Aaron punctuated his shout with a yank. He’d been half-dragging Ken thus far, propping up Ken’s broken body with his own strength, even though he was far from untouched by the chaos himself.

 

Ken stepped into the bus.

 

He thought about the wheels on the bus.

 

He saw Derek. Not the baby Derek, not the child he rocked until sleep stole the pain. Not even the older Derek, who was a real person, on his way to becoming a real man.

 

Not even the Derek who had saved his mother by taking the bite meant for her.

 

No, this was the new Derek. Not the kind Derek-that-was but the broken (though rapidly unshattering as that yellow shit pushed out of his pores and coated his broken bones and flesh) and hungry Derek-of-now-and-forevermore.

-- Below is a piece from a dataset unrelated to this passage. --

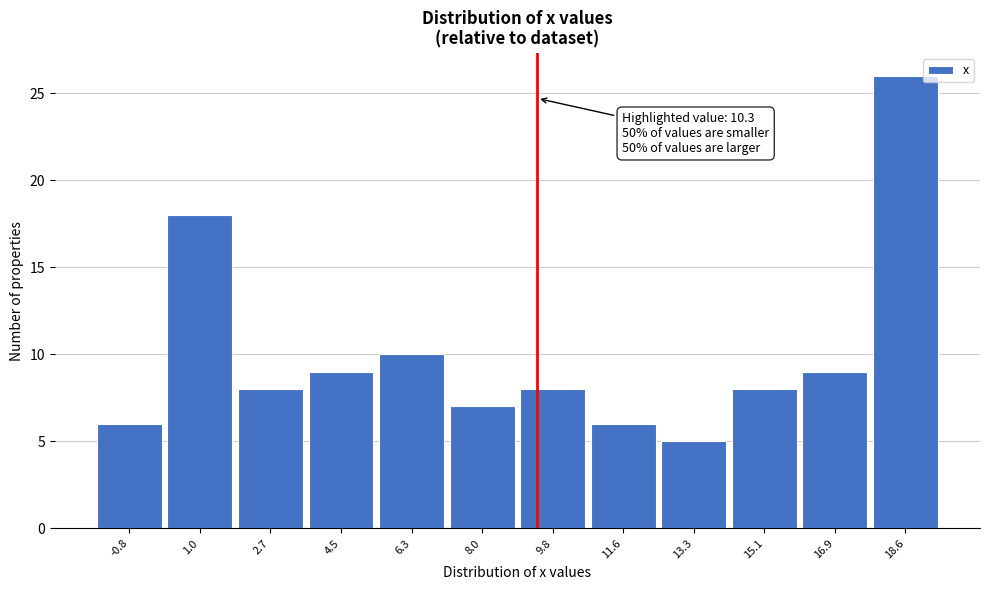

Reading right to left, transcribe all the data shown in this chart.

18.6=26	16.9=9	15.1=8	13.3=5	11.6=6	9.8=8	8.0=7	6.3=10	4.5=9	2.7=8	1.0=18	-0.8=6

The boy was standing next to piles of zombies that had been plowed to the side by the massive weight of the bus.

 

The wheels on the bus.

 

Babies crying.

 

Derek’s lips pulled back from his teeth. Some of them had shattered away, probably when he fell from the crane. Not a gap-toothed grin the way kids had had before the world fell down in ashes –

 

(ashes we all fall down like he fell down

 

 

 

DIE

 

 

 

run daddy)

 

– around them, but with the serrated grin of a saw blade. Rusty, spattered with darkness that might be blood. Hungry.

 

Ken felt the clank of feet on metal. He realized they were his.

 

He was getting on the bus.

 

He wondered where the wheels on the bus would take him.

 

Derek ran toward the bus.

 

Beside him, the black/white monster and the creature that had once been Dorcas did the same.

 

Ken looked at the driver. According to the song the driver would tell him –

 

 

 

“MOVE YOUR ASS!”

 

 

 

5

 

 

Ken didn’t move. He just stared. A mental stopwatch clicked past the two seconds they’d been allotted, but the driver didn’t start the bus moving. Ken didn’t know if that was because they weren’t all on yet or because they were half on and the guy didn’t want to scrape anyone on the side of the wall beside which the bus had shuddered to a halt.

 

So he stared. Not long. Maybe a second.

 

Too long for what was going on outside. Not nearly long enough to understand what he was seeing.

 

“Holy shit, we’re being rescued by Darth Vader!” said Christopher. Ever the most emotionally-resilient of the group, he said it as a joke and his tone almost sold it as such. He could have been poking fun of a friend at a party. Though this would have been a very strange friend indeed, and a completely terrible party.

 

“Language!” snapped Maggie in a tone that made it clear she was speaking out of habit more than sincere remonstration. In the next instant she pushed onto the bus and said, “Holy fu –“ She managed to stop herself.

 

Buck rammed his way down the aisle with Hope in his arms. Ken’s oldest daughter was screaming, reaching for the side of the bus.